══ DATA FOR THIS EXERCISE ══

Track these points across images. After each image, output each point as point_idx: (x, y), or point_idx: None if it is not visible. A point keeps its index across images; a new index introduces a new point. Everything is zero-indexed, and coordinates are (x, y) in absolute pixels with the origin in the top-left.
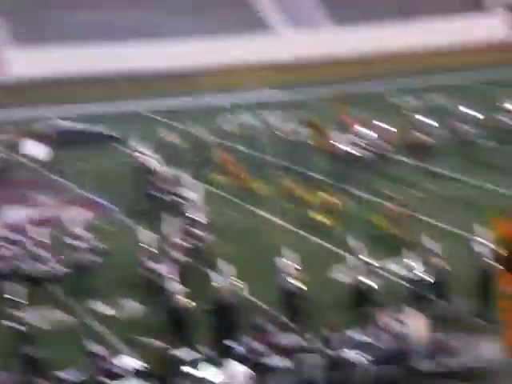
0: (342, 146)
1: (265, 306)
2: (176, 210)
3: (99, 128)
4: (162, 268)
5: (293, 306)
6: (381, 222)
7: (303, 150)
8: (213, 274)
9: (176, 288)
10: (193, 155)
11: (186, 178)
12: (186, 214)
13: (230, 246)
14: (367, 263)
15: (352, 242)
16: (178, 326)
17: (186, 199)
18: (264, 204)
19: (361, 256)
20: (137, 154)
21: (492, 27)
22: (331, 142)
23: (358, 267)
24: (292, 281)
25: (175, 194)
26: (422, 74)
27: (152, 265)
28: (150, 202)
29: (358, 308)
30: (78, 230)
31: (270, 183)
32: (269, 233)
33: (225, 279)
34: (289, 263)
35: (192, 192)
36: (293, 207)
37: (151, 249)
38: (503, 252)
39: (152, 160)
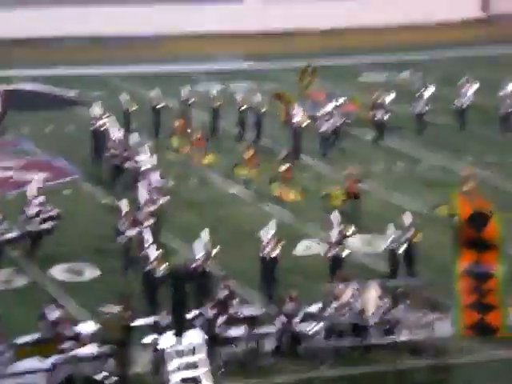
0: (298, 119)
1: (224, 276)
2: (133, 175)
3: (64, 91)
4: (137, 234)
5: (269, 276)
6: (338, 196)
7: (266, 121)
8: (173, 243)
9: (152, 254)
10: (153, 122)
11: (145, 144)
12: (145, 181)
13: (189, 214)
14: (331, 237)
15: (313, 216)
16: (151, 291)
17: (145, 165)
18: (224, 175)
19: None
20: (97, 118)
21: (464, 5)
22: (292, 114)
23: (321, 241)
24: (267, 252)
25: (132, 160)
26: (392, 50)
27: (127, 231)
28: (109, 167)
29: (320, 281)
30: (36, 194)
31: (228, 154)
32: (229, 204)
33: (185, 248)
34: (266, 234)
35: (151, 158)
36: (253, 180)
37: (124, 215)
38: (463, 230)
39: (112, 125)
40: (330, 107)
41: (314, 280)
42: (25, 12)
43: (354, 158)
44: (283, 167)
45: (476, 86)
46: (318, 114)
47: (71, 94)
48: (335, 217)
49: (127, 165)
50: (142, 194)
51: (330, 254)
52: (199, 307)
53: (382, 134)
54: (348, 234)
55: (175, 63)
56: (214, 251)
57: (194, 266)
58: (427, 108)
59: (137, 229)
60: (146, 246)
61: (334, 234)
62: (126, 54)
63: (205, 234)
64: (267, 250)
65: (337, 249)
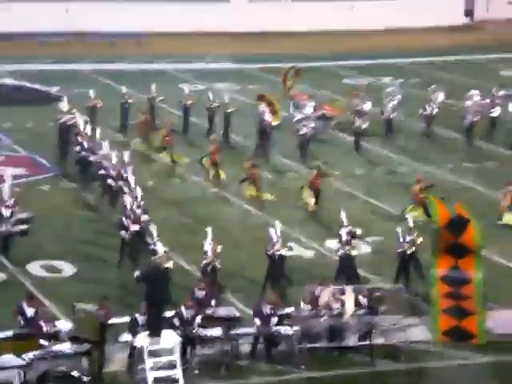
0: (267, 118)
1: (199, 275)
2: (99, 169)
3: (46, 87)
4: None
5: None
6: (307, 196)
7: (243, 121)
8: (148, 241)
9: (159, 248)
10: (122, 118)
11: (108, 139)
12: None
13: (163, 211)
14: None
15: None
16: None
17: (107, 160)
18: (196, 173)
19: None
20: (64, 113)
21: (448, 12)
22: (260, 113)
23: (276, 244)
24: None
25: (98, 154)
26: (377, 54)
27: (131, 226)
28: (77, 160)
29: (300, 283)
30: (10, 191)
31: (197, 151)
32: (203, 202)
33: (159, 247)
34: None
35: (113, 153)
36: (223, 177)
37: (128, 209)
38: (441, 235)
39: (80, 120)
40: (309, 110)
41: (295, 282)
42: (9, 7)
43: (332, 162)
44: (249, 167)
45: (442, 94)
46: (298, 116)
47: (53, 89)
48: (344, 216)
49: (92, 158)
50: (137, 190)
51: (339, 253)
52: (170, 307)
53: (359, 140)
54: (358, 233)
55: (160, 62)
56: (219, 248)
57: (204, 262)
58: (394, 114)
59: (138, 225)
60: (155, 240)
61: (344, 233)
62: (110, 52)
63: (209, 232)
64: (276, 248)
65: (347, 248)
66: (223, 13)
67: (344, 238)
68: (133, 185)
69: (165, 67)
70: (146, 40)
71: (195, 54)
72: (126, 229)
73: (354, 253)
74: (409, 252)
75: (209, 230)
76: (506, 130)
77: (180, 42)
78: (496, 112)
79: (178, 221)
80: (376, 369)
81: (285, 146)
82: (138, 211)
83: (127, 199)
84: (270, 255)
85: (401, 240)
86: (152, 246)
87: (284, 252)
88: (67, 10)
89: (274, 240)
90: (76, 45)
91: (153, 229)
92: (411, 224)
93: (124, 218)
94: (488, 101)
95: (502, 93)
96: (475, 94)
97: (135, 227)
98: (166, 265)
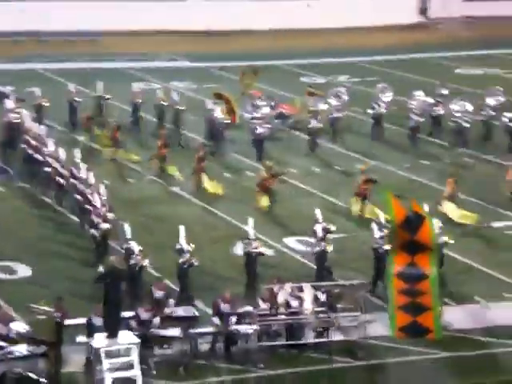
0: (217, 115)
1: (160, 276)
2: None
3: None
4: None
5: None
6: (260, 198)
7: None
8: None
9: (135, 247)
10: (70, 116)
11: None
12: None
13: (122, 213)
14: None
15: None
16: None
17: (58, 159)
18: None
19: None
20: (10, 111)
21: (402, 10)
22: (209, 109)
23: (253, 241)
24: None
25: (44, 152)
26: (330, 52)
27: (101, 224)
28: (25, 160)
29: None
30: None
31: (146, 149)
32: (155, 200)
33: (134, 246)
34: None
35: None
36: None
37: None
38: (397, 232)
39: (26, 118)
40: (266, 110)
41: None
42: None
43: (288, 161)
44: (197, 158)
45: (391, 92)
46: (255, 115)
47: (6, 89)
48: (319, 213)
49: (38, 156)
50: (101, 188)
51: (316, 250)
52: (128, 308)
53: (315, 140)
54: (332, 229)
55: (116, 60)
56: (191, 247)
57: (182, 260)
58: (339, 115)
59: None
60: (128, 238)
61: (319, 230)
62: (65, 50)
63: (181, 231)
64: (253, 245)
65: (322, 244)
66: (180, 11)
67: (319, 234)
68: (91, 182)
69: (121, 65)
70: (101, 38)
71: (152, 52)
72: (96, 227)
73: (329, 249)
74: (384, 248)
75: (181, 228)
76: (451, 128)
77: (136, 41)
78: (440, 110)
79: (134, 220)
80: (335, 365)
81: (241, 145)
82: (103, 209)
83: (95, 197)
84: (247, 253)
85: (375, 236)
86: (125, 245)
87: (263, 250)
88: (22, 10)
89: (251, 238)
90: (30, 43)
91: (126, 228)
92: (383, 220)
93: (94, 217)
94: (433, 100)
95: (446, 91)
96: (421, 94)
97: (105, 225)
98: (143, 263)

═══
══ DATA FOR THIS EXERCISE ══

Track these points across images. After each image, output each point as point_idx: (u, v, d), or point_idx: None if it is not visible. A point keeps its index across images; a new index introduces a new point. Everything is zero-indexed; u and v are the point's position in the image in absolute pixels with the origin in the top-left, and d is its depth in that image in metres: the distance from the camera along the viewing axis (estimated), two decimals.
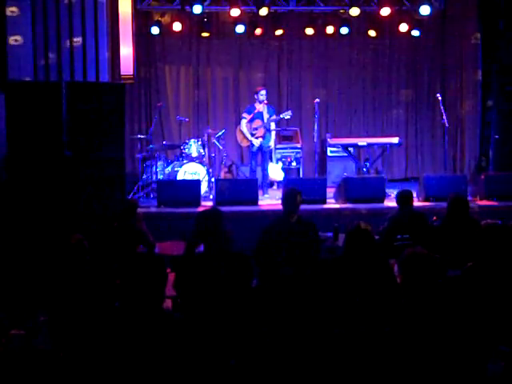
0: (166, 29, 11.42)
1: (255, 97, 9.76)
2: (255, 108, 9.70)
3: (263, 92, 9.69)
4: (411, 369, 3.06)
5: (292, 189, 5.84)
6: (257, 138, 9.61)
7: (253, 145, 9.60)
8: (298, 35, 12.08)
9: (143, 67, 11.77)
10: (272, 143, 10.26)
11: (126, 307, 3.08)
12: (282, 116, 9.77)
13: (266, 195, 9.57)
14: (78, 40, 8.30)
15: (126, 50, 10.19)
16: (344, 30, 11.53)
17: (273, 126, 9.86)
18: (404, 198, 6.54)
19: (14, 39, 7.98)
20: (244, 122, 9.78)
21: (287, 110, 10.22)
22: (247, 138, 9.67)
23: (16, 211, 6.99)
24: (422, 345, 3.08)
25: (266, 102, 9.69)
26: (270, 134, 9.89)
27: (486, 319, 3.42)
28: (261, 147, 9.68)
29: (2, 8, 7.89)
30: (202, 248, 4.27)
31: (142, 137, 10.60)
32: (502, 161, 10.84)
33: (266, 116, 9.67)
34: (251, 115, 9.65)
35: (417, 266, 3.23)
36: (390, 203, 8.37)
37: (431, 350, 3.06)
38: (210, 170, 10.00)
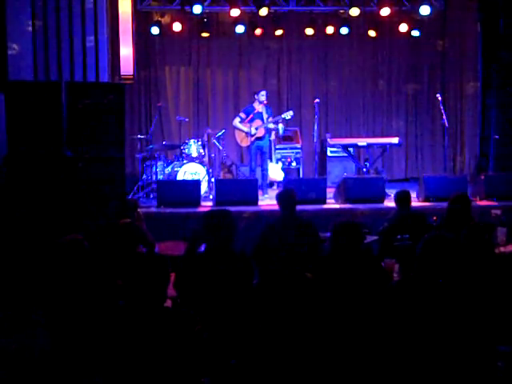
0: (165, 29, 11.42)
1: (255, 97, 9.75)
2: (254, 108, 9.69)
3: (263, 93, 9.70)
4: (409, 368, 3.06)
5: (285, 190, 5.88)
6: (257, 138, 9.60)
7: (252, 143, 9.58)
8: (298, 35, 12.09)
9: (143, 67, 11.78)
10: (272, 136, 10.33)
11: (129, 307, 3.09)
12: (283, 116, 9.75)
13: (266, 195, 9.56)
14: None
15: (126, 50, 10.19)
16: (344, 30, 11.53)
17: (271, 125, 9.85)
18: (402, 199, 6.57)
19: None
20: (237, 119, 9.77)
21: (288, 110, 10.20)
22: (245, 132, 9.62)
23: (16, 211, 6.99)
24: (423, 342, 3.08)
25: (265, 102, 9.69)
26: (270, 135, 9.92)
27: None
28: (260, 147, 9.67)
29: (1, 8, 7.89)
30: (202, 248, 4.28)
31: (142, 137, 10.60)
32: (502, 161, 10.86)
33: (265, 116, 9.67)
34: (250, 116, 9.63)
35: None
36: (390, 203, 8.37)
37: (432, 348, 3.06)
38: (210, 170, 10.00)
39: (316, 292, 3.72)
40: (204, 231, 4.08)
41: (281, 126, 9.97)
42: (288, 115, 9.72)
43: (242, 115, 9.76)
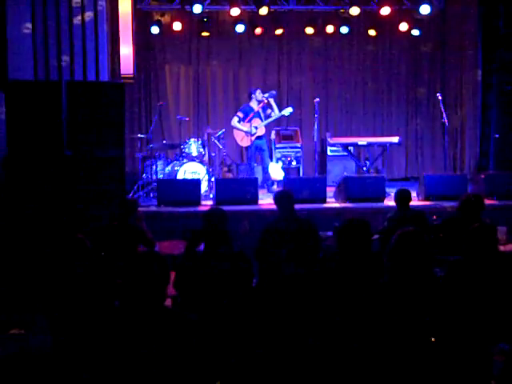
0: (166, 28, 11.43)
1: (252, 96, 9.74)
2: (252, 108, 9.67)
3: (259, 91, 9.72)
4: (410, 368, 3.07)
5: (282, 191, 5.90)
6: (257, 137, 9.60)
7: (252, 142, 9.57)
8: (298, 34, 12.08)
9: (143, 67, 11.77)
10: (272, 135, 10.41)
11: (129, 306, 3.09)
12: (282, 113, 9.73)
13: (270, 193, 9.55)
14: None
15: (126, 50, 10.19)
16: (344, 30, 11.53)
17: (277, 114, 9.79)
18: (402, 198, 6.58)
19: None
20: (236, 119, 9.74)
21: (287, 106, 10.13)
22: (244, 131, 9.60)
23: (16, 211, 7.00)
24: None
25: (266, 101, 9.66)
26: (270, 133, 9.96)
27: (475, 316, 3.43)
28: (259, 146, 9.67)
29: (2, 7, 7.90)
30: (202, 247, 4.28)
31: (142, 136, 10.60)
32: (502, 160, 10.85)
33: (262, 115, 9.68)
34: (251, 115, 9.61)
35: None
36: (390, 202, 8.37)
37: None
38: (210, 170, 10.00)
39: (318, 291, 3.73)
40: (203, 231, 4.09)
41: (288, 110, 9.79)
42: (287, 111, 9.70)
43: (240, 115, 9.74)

═══
══ DATA FOR THIS EXERCISE ══

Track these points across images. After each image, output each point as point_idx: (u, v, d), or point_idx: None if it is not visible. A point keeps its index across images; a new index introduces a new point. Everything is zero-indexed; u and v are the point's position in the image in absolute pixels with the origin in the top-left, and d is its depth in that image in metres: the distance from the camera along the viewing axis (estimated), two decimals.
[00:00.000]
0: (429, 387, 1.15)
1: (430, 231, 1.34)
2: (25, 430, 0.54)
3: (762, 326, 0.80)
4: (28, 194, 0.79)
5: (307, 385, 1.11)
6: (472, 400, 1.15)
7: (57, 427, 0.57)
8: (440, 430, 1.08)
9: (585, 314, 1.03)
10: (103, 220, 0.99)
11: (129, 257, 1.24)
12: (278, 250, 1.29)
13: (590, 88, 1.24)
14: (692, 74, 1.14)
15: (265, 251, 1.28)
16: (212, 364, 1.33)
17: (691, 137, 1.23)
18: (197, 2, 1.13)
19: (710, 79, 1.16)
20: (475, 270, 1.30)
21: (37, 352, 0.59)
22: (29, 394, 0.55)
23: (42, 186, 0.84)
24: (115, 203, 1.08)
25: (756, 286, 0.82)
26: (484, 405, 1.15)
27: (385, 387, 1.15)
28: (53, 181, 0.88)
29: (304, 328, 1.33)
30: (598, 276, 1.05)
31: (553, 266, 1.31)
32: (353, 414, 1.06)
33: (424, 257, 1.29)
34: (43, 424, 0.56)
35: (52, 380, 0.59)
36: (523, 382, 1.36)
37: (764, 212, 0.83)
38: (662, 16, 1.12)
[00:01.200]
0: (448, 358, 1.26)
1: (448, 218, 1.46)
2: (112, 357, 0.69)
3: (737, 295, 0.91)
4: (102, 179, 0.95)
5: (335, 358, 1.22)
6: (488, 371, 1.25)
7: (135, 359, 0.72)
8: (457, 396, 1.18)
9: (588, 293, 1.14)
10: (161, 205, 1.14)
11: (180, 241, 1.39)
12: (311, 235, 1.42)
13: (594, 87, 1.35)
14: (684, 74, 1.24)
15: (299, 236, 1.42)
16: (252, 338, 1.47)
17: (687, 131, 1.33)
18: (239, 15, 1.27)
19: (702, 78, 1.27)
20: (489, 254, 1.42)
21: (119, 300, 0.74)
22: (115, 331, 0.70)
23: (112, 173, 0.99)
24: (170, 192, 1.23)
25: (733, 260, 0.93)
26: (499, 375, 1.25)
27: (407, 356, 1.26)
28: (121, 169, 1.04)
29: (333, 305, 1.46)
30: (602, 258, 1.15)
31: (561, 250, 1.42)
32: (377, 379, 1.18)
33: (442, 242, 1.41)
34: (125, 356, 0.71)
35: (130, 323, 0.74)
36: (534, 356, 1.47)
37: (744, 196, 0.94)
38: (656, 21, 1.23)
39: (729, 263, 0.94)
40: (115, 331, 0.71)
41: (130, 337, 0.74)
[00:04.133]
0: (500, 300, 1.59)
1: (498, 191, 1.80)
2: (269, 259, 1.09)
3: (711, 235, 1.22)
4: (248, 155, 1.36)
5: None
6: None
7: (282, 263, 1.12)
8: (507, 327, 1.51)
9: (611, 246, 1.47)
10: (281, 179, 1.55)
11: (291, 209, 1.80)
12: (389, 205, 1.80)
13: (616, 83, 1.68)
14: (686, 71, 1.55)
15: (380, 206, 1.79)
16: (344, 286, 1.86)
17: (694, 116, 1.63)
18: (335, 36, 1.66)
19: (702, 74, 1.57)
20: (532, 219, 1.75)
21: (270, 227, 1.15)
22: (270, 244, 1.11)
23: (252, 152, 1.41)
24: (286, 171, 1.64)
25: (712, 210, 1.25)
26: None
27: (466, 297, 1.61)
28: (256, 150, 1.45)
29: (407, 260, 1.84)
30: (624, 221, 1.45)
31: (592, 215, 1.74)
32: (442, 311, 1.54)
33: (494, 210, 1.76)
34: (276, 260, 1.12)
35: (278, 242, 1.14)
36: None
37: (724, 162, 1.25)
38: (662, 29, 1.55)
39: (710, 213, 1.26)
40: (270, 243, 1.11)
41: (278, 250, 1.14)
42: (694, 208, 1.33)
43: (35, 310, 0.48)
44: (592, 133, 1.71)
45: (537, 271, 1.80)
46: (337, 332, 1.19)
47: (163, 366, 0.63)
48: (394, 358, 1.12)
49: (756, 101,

═══

— EXERCISE PROMPT —
Give back, exactly as written, the stretch from the line with "33: (225, 279)" through the line with "38: (503, 252)", and no other lines from the records above.

— RESPONSE TO THIS TASK —
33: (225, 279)
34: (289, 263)
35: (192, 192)
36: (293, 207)
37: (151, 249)
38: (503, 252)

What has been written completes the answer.